# Task instructions
**A.** In the excerpt on sleep-wake substitution analysis, what reference composition do average marginal models use?
**B.** From the excerpt on sleep-wake substitution analysis, copy verbatim the passage that opens with the words containing "At within-person level, we" and closes with "plot theses results.".

# Source extract
-------------------------
At within-person level, we got some significant results for substitution of sleep (TST) and time awake in bed (WAKE) for 5 minutes, but not other behaviours. Increasing 5 minutes in sleep at the expense of time spent awake in bed predicted 0.04 higher stress [95% CI 0.01, 0.7], on a given day. Let’s also plot theses results.

plot(subm1, to = "TST", level = "within", ref = "grandmean")
Example of Within-person Substitution Analysis

Example of Within-person Substitution Analysis

3.2 Average Marginal Substitution Effects

The average marginal models use the unit compositional mean as the reference composition to obtain the average of the predicted group-level changes in the outcome when every unit (e.g., individual) in the sample reallocates a specific unit from one compositional part to another. This is difference from the basic substitution model which yields prediction conditioned on an “average” person in the data set (e.g., by using the grand compositional mean as the reference composition). Average substitution models models are generally more computationally expensive than basic subsitution models. All models can be run faster in shorter walltime using parallel execution. In this example, we set cores = 5. substitution() will run 5 substitution models for 5 sleep-wake behaviours by parallel excuting them across 5 workers.
-------------------------
# Data
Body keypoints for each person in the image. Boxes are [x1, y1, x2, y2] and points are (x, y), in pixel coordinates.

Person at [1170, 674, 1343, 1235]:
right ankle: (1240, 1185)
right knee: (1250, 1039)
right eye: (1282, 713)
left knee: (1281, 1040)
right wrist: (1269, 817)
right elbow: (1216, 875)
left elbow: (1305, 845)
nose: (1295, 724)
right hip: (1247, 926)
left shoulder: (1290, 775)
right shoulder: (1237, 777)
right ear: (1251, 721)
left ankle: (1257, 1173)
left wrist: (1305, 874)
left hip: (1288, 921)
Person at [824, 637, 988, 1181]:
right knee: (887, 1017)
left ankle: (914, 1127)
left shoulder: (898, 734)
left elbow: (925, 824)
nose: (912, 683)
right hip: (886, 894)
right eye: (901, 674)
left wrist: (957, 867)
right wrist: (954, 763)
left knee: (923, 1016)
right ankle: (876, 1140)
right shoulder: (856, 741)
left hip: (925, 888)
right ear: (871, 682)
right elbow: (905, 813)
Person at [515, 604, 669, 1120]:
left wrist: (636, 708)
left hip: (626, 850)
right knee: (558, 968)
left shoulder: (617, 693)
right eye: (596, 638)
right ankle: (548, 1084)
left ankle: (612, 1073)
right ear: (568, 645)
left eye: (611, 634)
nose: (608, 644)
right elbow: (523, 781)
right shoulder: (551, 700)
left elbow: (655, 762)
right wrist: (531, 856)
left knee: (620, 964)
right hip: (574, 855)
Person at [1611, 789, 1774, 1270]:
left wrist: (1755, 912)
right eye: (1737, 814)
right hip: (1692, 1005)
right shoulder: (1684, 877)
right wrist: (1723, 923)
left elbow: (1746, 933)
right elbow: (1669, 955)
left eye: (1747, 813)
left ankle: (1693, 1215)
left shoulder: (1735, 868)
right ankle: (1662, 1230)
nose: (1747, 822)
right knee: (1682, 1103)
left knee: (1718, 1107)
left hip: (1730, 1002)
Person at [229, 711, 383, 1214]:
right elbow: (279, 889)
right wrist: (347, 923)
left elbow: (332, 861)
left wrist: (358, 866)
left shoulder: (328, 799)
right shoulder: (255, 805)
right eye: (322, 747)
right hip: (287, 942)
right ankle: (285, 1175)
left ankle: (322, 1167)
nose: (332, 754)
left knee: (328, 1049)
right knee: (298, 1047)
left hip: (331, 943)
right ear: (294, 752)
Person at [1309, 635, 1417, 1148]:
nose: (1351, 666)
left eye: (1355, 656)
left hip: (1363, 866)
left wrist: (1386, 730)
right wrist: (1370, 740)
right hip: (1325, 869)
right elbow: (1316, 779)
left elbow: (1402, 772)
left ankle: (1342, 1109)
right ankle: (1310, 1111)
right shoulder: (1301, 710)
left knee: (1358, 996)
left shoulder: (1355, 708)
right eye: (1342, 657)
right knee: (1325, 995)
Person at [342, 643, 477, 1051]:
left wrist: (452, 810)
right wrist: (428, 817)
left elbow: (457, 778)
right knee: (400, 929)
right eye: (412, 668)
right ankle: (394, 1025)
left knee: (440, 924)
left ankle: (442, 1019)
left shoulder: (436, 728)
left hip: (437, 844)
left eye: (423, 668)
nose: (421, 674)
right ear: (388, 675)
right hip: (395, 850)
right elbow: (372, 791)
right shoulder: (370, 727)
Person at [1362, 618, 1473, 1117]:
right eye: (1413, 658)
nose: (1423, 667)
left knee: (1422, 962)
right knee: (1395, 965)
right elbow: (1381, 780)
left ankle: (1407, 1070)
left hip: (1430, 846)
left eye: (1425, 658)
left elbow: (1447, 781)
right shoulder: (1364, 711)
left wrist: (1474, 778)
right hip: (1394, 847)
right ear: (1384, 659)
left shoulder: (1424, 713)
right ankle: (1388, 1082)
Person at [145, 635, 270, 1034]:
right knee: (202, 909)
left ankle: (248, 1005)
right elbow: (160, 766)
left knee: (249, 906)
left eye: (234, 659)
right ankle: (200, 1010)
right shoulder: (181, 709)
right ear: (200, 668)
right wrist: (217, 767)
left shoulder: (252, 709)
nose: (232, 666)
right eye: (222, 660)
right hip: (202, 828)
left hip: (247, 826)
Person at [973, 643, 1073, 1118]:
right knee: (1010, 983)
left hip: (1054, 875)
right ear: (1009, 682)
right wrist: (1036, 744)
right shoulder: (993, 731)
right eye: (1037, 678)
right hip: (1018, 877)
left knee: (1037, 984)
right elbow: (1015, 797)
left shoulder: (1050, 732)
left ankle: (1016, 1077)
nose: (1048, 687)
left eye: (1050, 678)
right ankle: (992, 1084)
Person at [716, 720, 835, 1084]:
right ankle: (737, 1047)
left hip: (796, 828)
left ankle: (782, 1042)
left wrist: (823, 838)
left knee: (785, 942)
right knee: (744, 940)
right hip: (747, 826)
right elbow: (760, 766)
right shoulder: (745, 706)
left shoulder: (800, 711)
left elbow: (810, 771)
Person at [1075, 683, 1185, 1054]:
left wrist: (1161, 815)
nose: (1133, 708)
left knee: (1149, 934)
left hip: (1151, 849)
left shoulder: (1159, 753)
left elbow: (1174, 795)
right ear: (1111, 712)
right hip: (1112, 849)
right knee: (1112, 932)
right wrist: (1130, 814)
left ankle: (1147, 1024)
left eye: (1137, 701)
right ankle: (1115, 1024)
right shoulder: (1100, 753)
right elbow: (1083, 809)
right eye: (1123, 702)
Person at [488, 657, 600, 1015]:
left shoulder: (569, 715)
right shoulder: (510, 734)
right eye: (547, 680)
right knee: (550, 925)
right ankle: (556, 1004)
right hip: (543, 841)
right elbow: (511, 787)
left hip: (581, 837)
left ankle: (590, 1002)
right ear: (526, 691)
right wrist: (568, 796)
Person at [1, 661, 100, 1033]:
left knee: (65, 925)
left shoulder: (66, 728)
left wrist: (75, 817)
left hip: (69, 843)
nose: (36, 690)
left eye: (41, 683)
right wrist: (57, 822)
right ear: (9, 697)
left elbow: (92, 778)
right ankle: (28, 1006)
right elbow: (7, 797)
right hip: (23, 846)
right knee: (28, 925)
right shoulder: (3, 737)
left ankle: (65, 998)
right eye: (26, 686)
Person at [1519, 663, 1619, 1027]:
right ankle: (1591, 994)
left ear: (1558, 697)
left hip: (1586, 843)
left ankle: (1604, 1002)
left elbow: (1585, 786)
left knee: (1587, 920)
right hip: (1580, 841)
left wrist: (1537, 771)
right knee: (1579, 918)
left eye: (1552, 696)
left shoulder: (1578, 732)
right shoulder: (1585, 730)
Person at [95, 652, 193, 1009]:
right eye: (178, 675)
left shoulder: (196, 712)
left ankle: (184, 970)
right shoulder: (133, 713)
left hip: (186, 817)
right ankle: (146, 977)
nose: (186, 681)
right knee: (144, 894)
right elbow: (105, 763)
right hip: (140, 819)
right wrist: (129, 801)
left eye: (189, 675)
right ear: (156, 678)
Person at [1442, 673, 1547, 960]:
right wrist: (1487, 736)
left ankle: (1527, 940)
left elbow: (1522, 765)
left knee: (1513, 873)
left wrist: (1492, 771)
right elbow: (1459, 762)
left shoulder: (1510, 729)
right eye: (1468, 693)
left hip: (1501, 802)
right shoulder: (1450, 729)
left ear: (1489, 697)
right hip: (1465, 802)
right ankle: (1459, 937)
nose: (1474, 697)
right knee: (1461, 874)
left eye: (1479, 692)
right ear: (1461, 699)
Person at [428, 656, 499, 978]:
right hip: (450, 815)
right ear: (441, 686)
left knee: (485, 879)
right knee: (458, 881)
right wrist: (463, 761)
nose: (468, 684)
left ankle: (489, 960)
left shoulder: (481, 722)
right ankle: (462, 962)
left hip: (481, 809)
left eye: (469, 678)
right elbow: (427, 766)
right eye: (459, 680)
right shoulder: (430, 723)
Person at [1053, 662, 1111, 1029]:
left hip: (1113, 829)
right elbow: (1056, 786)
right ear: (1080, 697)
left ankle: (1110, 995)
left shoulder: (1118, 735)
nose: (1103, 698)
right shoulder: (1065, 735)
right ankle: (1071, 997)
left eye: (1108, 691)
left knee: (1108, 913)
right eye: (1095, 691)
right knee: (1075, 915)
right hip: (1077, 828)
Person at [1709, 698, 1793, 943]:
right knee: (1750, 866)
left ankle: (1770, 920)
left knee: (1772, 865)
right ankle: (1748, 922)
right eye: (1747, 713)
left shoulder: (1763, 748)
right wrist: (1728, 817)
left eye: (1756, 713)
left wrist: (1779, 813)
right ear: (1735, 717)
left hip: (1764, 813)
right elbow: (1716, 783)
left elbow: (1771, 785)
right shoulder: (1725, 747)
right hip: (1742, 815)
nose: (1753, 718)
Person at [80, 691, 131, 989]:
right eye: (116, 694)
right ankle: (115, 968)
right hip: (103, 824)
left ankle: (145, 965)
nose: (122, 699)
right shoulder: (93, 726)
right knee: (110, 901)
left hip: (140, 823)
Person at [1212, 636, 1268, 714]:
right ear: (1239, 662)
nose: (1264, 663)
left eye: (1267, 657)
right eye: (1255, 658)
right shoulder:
-------------------------
# Outputs in order
**A.** They use the unit compositional mean.

**B.**
At within-person level, we got some significant results for substitution of sleep (TST) and time awake in bed (WAKE) for 5 minutes, but not other behaviours. Increasing 5 minutes in sleep at the expense of time spent awake in bed predicted 0.04 higher stress [95% CI 0.01, 0.7], on a given day. Let’s also plot theses results.